Failing a general yes or no answer, are there sufficient conditions to identify a non-surjective polynomial function?
 A: I claim that no polynomial $q$ of degree greater than $1$ and rational coefficients can be a surjective mapping from $\mathbb{Q}$ to $\mathbb{Q}$.
Suppose that a polynomial $q$ of degree greater than $1$ is surjective from $\mathbb{Q}$ to $\mathbb{Q}$. For simplicity, by replacing $q(x)$ with $p(x)=\alpha(q(\beta x)-\gamma)$ where $\alpha,\beta,\gamma$ are rational with $\alpha,\beta\neq 0$, we can assume that $p(x)$ is a surjective monic polynomial with constant term $0$ and integer coefficients. Suppose now that $p(x)=x^{n}+a_{n-1}x^{n-1}+\dots+a_{1}x$ where the coefficients $a_{1},\dots,a_{n-1}$ are integers.

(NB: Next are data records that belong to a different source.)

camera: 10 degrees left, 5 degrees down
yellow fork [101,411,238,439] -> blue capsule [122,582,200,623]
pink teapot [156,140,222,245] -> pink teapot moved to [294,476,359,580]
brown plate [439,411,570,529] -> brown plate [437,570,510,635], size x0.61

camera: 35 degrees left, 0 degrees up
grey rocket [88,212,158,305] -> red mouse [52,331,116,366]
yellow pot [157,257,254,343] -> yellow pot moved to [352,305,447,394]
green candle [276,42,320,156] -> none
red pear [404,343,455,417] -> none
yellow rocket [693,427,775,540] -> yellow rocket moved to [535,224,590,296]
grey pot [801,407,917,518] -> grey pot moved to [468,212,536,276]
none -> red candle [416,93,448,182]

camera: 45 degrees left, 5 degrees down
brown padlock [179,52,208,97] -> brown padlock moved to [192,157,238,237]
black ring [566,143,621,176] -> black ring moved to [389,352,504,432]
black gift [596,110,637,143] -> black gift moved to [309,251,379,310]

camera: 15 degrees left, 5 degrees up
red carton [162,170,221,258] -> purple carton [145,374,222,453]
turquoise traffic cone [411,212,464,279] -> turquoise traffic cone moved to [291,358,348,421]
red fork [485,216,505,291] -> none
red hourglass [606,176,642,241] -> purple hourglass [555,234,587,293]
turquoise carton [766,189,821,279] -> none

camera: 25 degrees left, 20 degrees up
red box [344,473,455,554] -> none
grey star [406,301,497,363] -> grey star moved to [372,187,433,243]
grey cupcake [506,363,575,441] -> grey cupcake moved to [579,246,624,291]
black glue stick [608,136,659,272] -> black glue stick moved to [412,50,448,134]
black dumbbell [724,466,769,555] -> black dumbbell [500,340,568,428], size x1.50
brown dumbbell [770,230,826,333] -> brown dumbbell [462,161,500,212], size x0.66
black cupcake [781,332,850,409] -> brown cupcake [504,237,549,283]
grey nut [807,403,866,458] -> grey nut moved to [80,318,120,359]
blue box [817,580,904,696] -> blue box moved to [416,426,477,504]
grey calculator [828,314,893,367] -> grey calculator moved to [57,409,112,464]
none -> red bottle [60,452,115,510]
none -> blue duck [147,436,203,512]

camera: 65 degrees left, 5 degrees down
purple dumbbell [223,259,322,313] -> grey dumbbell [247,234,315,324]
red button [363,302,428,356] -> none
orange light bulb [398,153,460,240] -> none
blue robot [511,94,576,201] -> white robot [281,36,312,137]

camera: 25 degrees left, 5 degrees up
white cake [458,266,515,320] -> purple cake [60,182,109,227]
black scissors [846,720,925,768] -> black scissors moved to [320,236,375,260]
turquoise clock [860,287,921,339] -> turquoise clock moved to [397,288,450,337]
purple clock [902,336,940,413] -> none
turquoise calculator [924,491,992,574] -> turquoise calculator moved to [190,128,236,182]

If $\alpha,\beta$ are integers with $p(x)=\frac{\alpha}{\beta}$, then $\beta x^{n}+\dots+\beta a_{1}x=\alpha$, so by the rational root theorem, $x$ must be of the form $\frac{r}{s}$ where $r$ is a factor of $\alpha$ and $s$ is a factor of $\beta$. In particular, in the case where $\beta=1$, if $p(x)=\alpha$, then $x$ must be a factor of $\alpha$. Therefore,
$p$ must restrict to a surjective function from $\mathbb{Z}$ to $\mathbb{Z}$. This is impossible.
A: No, this can't happen. One way to prove this is via Hilbert irreducibility: The polynomial $p(x) - t$ is irreducible over $\mathbb Q[x,t]$, so there are infinitely many specializations $t = c$ with $c \in \mathbb Q$ such that $p(x) - c$ is irreducible in  $\mathbb Q[x]$. Since the degree of $p(x)$ is greater than 1, it follows that for each such $c$ the polynomial $p(x) - c$ has no rational roots.
A: John's answer is good, but an alternative, more elementary, method is to use the theory of height functions. Thus for a fraction in lowest terms $a/b$, we define the height of $a/b$ to be
$$ H(a/b) = \max\bigl\{ |a|,|b|\bigr\}. $$
One can show that if $p(x)\in\mathbb Q[x]$ is a polynomial of degree $d$, then there is a constant $C_1(p)>0$ depending only on $p$ such that
$$ H\bigl(p(a/b)\bigr) \ge C_1(p) H(a/b)^d. $$
From this one can prove a counting result:
$$ \# \bigl\{ a/b\in\mathbb Q : H\bigl(p(a/b)\bigr) < X \bigr\} \le C_2(p)\cdot X^{2/d}. $$
On the other hand, it's not hard to see that here is a constant $C_3>0$ such that
$$ \#\bigl\{ a/b\in\mathbb Q: H(a/b) < X\bigr\} \ge C_3\cdot X^2. $$
So the heights of the values of $p(a/b)$ grow too rapidly to cover all of $\mathbb Q$. (Indeed, part of the proof of Hilbert irreducibility uses an argument of this sort.)